┌─ DATA EXCERPTS

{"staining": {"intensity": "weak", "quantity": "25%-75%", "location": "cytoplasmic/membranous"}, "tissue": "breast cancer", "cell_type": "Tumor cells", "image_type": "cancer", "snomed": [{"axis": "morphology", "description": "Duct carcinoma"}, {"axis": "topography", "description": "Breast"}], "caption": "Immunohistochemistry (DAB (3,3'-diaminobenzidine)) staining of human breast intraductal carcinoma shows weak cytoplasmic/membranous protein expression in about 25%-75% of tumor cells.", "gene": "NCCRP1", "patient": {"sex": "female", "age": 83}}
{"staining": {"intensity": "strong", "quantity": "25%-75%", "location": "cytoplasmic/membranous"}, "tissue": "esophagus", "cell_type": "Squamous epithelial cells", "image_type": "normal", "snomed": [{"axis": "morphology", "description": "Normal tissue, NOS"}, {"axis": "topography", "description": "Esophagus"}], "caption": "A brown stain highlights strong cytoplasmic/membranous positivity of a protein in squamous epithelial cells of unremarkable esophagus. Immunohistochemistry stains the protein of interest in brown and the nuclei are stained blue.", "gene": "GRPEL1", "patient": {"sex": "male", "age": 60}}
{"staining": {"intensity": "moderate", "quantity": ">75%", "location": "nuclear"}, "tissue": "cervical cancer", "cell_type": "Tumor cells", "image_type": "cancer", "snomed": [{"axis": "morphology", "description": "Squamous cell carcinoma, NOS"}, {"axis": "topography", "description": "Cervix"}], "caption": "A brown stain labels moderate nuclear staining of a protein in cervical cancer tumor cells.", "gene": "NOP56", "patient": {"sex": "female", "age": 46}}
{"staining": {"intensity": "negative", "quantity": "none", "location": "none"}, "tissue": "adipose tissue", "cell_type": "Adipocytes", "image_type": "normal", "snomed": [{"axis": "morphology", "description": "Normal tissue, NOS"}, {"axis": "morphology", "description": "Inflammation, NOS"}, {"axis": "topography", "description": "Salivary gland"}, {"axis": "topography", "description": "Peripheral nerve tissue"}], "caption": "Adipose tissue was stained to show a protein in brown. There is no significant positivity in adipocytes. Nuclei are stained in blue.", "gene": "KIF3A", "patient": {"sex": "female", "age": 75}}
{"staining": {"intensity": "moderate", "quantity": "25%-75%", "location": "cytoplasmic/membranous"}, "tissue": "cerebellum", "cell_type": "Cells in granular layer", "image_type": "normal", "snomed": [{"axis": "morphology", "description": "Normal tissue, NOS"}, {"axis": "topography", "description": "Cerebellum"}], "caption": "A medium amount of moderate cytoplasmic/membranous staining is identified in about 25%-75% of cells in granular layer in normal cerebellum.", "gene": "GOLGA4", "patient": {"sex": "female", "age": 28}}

└─

= ASSIGNMENT =
A complete, exact copy of the material is required.

= SOLUTION TO THE EXERCISE =
{"staining": {"intensity": "weak", "quantity": "25%-75%", "location": "cytoplasmic/membranous"}, "tissue": "breast cancer", "cell_type": "Tumor cells", "image_type": "cancer", "snomed": [{"axis": "morphology", "description": "Duct carcinoma"}, {"axis": "topography", "description": "Breast"}], "caption": "Immunohistochemistry (DAB (3,3'-diaminobenzidine)) staining of human breast intraductal carcinoma shows weak cytoplasmic/membranous protein expression in about 25%-75% of tumor cells.", "gene": "NCCRP1", "patient": {"sex": "female", "age": 83}}
{"staining": {"intensity": "strong", "quantity": "25%-75%", "location": "cytoplasmic/membranous"}, "tissue": "esophagus", "cell_type": "Squamous epithelial cells", "image_type": "normal", "snomed": [{"axis": "morphology", "description": "Normal tissue, NOS"}, {"axis": "topography", "description": "Esophagus"}], "caption": "A brown stain highlights strong cytoplasmic/membranous positivity of a protein in squamous epithelial cells of unremarkable esophagus. Immunohistochemistry stains the protein of interest in brown and the nuclei are stained blue.", "gene": "GRPEL1", "patient": {"sex": "male", "age": 60}}
{"staining": {"intensity": "moderate", "quantity": ">75%", "location": "nuclear"}, "tissue": "cervical cancer", "cell_type": "Tumor cells", "image_type": "cancer", "snomed": [{"axis": "morphology", "description": "Squamous cell carcinoma, NOS"}, {"axis": "topography", "description": "Cervix"}], "caption": "A brown stain labels moderate nuclear staining of a protein in cervical cancer tumor cells.", "gene": "NOP56", "patient": {"sex": "female", "age": 46}}
{"staining": {"intensity": "negative", "quantity": "none", "location": "none"}, "tissue": "adipose tissue", "cell_type": "Adipocytes", "image_type": "normal", "snomed": [{"axis": "morphology", "description": "Normal tissue, NOS"}, {"axis": "morphology", "description": "Inflammation, NOS"}, {"axis": "topography", "description": "Salivary gland"}, {"axis": "topography", "description": "Peripheral nerve tissue"}], "caption": "Adipose tissue was stained to show a protein in brown. There is no significant positivity in adipocytes. Nuclei are stained in blue.", "gene": "KIF3A", "patient": {"sex": "female", "age": 75}}
{"staining": {"intensity": "moderate", "quantity": "25%-75%", "location": "cytoplasmic/membranous"}, "tissue": "cerebellum", "cell_type": "Cells in granular layer", "image_type": "normal", "snomed": [{"axis": "morphology", "description": "Normal tissue, NOS"}, {"axis": "topography", "description": "Cerebellum"}], "caption": "A medium amount of moderate cytoplasmic/membranous staining is identified in about 25%-75% of cells in granular layer in normal cerebellum.", "gene": "GOLGA4", "patient": {"sex": "female", "age": 28}}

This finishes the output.